又见无头尸
翌日。
橘黄色的晨曦透过枝叶间的缝隙,破碎地洒落在红色的泥土上。几只五颜六色的鹦鹉停在树桠上,听到仓皇的脚步声后就都飞走了。
今天是个阳光明媚的日子,可是王家却被笼罩在死亡的阴影之中。
又有人死了。
这次的死者是王白毫的母亲柳氏。
因为计划在今天让王白毫入土为安,所以昨天祠堂里摆放着他的尸体,按照习俗,亲人中应该派出一人守夜,让死者的灵魂有所寄托,这么一来,鬼魂就不会在投胎前到处乱跑,成为孤魂野鬼。这种仪式跟“头七”有点相似,只是没有那么繁杂,“头七”还需要烧纸、哭丧等等。

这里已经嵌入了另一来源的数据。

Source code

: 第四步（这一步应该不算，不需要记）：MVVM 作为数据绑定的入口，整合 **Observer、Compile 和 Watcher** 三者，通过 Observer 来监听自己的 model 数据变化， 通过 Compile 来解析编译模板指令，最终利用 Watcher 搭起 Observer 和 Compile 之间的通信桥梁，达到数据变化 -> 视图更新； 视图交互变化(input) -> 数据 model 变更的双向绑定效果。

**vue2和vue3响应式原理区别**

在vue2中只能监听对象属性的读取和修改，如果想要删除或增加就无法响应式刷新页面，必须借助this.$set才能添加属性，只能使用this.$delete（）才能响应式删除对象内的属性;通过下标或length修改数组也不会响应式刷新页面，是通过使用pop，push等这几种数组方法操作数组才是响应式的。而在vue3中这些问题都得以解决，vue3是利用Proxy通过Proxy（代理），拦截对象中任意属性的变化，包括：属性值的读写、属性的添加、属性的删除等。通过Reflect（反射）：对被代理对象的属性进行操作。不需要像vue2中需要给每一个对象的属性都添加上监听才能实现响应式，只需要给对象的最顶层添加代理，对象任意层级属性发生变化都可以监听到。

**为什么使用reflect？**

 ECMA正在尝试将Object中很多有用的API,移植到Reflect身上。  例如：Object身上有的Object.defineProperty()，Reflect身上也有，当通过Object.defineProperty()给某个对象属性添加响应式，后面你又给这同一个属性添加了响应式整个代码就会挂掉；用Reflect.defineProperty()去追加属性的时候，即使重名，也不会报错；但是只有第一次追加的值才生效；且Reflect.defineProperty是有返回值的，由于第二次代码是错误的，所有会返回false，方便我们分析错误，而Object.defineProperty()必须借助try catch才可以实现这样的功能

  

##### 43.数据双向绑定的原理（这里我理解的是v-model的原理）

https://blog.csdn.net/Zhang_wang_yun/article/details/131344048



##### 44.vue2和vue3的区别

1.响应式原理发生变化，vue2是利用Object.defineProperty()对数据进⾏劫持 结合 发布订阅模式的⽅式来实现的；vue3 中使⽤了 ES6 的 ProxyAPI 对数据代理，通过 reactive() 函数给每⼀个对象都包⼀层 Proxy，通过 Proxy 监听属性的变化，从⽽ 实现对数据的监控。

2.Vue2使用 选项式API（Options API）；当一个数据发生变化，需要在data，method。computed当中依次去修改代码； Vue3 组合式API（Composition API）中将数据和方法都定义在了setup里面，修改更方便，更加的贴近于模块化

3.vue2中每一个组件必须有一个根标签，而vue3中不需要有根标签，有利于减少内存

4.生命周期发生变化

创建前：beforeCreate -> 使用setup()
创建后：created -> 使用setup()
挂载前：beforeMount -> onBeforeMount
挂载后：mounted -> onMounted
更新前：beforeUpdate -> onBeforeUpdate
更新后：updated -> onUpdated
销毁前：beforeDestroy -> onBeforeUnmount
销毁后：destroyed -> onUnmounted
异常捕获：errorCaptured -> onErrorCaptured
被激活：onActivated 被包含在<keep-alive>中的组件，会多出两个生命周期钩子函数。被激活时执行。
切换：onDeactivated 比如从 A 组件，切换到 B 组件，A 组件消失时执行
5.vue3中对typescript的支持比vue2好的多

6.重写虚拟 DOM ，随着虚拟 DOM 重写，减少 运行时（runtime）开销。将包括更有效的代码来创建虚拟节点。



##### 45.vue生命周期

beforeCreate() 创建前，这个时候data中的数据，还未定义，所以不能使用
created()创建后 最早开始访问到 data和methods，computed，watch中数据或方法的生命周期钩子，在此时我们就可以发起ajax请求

只是没想到,昨天晚上守夜的柳氏今天居然也变成了一具尸体,而且是一具不完整的尸体。
半夜来换班的王克差点要大叫起来,但最终没有,他叫来王平,两人合力把柳氏的尸体给处理掉了,柳氏的死状跟她儿子一样,被砍去头颅,灵堂里流了一地的血,半黑半红的色彩可谓触目惊心。血液渗进了地板,洗不干净,王克只好盖上草席遮掩过去。绝对不能让村里人知道他的家人如此惨死,否则到时候不知道那群惶恐的村民会干出什么疯狂的事情来。
柳氏作为庄主夫人,一旦失踪不会没人发觉,王克盘算着对外声称柳氏因太伤心而病倒了。对,这个借口最好,应该不会有人怀疑,再说他是村长,谁又敢来质问他。
王克坐在客厅的一张红木椅上,面无表情地喝着茶。他凝视着房间某个角落,因为这几天给儿子操办婚事,追拿逃跑的新娘子,除了儿子的丧事,又熬夜掩盖妻子已死的事实,劳心劳力,他整个人像是老了十几岁。
现在虽然暂时没有事需要他去操劳了,但是他不敢去睡觉,唯恐在睡梦中被割去头颅。
他陷入了想象的恐惧和茫然之中,他认为既然是女岩神的惩罚,那么无论自己如何逃避都无法摆脱厄运,可是他却想不明白,女岩神既然是因为叶子想要逃出村子而生气,为什么女岩神一开始要杀的人不是叶子,而是他的家人呢?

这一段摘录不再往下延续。